Demystifier said:
No, classical waves could never do that. You need quantum waves, which differ from quantum ones by having a probabilistic interpretation.
Gee. I'm confused now of what Ken was talking about. The following is the complete context of what he was describing. Do you know what he was talking about when he talked about "detection densities", "divergence-free field", etc. which he claimed was related to the experiment?
(the rest is Ken comment, what part is wrong?)
Ken G: "It doesn't mean that... Nothing in that experiment is the trajectory of an individual photon, instead, what they have seems to me is equivalent to what you'd get if you put the detecting screen at various different places and create a field of detection densities, attribute the detection densities to trajectory densities such as could be done with any divergence-free field, and draw the "field lines" and call them average trajectories. I'll wager doing that would generate precisely the same figure. Much ado about nothing.
What they seem to be missing is that the classical picture of waves going through two slits could generate the same figure. What makes the quantum realm so weird is the quantization-- not the averaged behavior. I really don't see what "weak measurement" is adding to the question, it still is not true that you can say which slit any of those electrons went through."
"What I'm saying is, I'm not convinced that "weak measurement" is any different from "compiling average trajectories from treating the wave energy flux like a divergenceless scalar field and drawing 2D lines of force for that field." I maintain you could get that exact same picture by measuring the energy flux of a classical wave passing between two slits, and drawing trajectories such that the line density is proportional to the energy flux density. This would be completely consistent with a macroscopic treatment of an energy flux as a photon number flux. Those trajectories don't really mean anything beyond a statistical treatment of where photons go in large aggregations, that they could get the same picture with "weak measurement" of "one photon at a time" doesn't strike me as being at all profound.
Let me put it another way. The key statement that we don't know the trajectory of an individual photon is that we cannot know which slit it went through, and still have that photon participate in an interference pattern. Does this experiment tell us which slit any of those photons went through? No. So what?

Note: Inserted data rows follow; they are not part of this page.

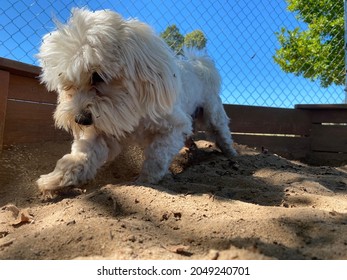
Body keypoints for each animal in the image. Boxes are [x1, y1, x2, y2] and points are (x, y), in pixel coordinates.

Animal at [36, 7, 237, 196]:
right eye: (67, 85)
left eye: (98, 76)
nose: (80, 119)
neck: (130, 109)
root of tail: (199, 65)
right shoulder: (103, 129)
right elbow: (82, 155)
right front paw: (54, 180)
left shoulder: (174, 127)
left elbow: (157, 156)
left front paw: (145, 181)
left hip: (212, 115)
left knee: (222, 135)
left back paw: (232, 156)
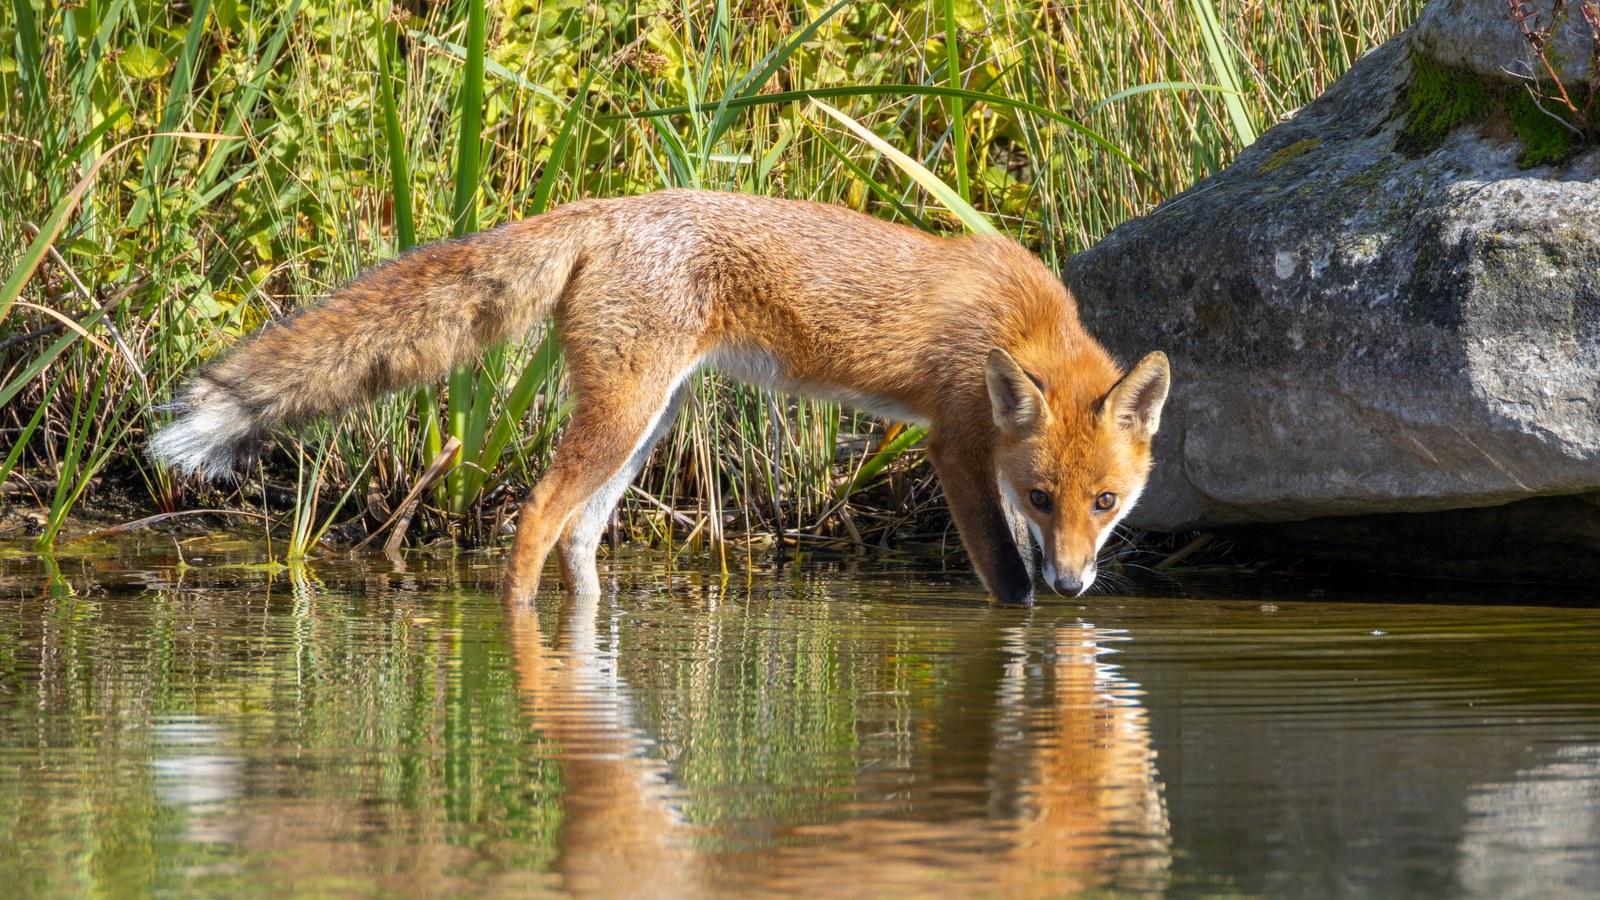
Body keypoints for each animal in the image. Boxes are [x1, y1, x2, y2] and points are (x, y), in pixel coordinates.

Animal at [150, 189, 1169, 604]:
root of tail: (609, 207)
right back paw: (515, 623)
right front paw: (1035, 616)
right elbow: (1006, 582)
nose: (1077, 585)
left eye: (1105, 502)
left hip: (648, 425)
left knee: (580, 537)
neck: (1022, 321)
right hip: (621, 417)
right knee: (535, 518)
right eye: (1042, 495)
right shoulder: (955, 446)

There are still no trajectories in the physical reality of what happened to those photons, and it's not at all clear that an "average trajectory" is anything different from the usual macro aggregate measurement in the classical limit. To me, all this experiment is is a kind of consistency check that "weak measurement" can recover statistical aggregates, but I see no threat to the CI interpretation that the reality is still only what you measure and not what happens between the measurements. So they can create weak measurements that don't completely collapse the wave function, then recover the aggregate behavior in the same way that complete measurements that do collapse the wavefunction could easily do also. What does that tell us? That weak measurements don't mess up aggregate results? Why should we be surprised-- the weak measurements don't tell us the trajectories of any of those particles."